ML and CML differ in the way that the expected values are tabulated. Though they both use the forward and backward tems, only correctly labeled paths are considered in CML. So, the forward and backward terms for states l that emit a different label than the observed label yi are fl(i) = 0 and bl(i) = 0.

HMM Architecture
I constructed a very simple model structure of 8 states. The model consists of two submodels corresponding to coding and non-coding regions respectively. This model is oversimplified and to be scientifically useful, as it should include states corresponding to promoter regions and splice sites.

Figure 3: The letter labeling each state corresponds to the emission symbol of that state. The structure on the left is a possbible Markov chain for DNA. The structure on the right is the architecture of the coding/non-coding classification HMMs built in this experiment. The top set of states recongnizes the coding regions, the bottom set recognizes the non-coding regions. Note that this structure is a combination of two left hand structures and that the transitions within each set are not shown.

Using a so labeled architecture means that the emission probabilities did not have to be learned. This is often the approach taken when learning simple probabilistic properties of DNA sequences, but would not be effective in larger models, such as those used for gene finding.

Method
I downloaded HMM algorithms from [10] and rewrote them to deal with training sets with multiple sequences. I also wrote code to implement the CML approach described above by ensuring that only the desired class paths are considered when determining the reestimation values.

The datasets used were created from publicly available coding and non-coding vertebrate sequence data [2]. I created 5 sets of coding data, with each set containing 50 vertebrate coding sequences of length 300. I also created 5 sets of non-coding data, with each set containing 50 vertebrate non-coding sequences of length 350. The test data is a random combination of coding and non-coding sequences not seen during model training.
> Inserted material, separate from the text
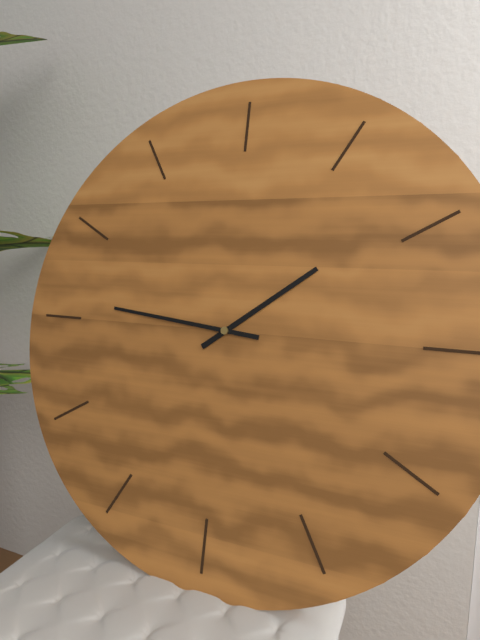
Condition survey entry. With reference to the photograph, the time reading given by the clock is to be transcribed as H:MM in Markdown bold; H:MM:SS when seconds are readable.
**1:46**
The measure of goodness of each model is determined by the percentage of test set bases the model correctly labels.

Results and Discussion
The main result of my experimenting is that I learned the Baum-Welch and CML algorithms very well. I also clearly understand the computational difficulties faced by many bioinformaticians when dealing with large data sets like genomic sequence sets. Unfortunately, it has become clear that this experiment is simplified to the point of any measured results have little meaning. It is very difficult for me to distinguish between random and good behaviour of the HMMs, as each labeling had a 0.5 chance of being correct. I also found that though literature suggests the labeled architecture described in the previous section for such problems [6], it became very difficult to discern if the parameters were in fact being adjusted to maximize the probability of the training set given the model.

My incomplete results are quite random numbers, and I did not succeed in fully training a model using the CML approach. Perhaps the fact that the models did not convincingly represent the data is because of too little training data and an oversimplified model. I am convinced that the expectation and maximization algorithms functioned correctly, as I was successful in separately training the coding and non-coding submodels. However, I found it difficult to determine appropriate probabilities to govern the transitions between the two submodels.

From my newly acquired experience with HMM algorithms and training, I do believe that the CML approach is well suited to these types of classification problems and would be effective in a larger framework, as Krogh showed [11].

In conclusion, I believe that though I had difficulty training simple models, HMMs have been, and continue to be, an invaluable tool for infering biologically meaningful information from otherwise nearly incomprehensible DNA sequences.